***** INPUT FOR THIS TASK *****

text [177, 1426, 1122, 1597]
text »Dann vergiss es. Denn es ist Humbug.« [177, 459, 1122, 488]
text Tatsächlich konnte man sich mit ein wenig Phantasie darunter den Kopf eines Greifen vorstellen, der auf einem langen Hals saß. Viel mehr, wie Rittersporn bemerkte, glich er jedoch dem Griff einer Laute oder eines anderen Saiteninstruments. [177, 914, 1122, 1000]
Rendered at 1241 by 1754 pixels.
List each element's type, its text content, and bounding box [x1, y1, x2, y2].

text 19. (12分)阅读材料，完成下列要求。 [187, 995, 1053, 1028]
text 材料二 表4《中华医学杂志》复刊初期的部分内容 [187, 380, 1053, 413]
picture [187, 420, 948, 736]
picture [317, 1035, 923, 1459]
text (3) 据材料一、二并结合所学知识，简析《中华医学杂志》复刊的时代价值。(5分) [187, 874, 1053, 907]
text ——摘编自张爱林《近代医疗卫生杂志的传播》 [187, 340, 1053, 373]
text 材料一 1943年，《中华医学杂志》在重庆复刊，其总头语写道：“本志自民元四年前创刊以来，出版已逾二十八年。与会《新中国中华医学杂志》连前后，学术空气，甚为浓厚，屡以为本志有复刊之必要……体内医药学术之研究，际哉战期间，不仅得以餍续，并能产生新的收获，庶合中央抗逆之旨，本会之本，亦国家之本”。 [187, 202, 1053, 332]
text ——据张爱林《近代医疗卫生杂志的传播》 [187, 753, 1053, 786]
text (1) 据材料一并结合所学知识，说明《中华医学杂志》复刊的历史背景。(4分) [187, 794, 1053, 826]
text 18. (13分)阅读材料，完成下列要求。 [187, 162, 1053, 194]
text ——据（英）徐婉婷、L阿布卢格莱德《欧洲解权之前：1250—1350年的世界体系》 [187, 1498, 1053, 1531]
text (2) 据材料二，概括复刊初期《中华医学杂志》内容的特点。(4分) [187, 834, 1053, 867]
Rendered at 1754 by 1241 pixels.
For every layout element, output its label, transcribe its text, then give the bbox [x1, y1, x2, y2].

*****

§ **EXERCISE BRIEF**
Copy every line of the material above in which the word "Rendered" appears.

§ **RESPONSE**
Rendered at 1241 by 1754 pixels.
Rendered at 1754 by 1241 pixels.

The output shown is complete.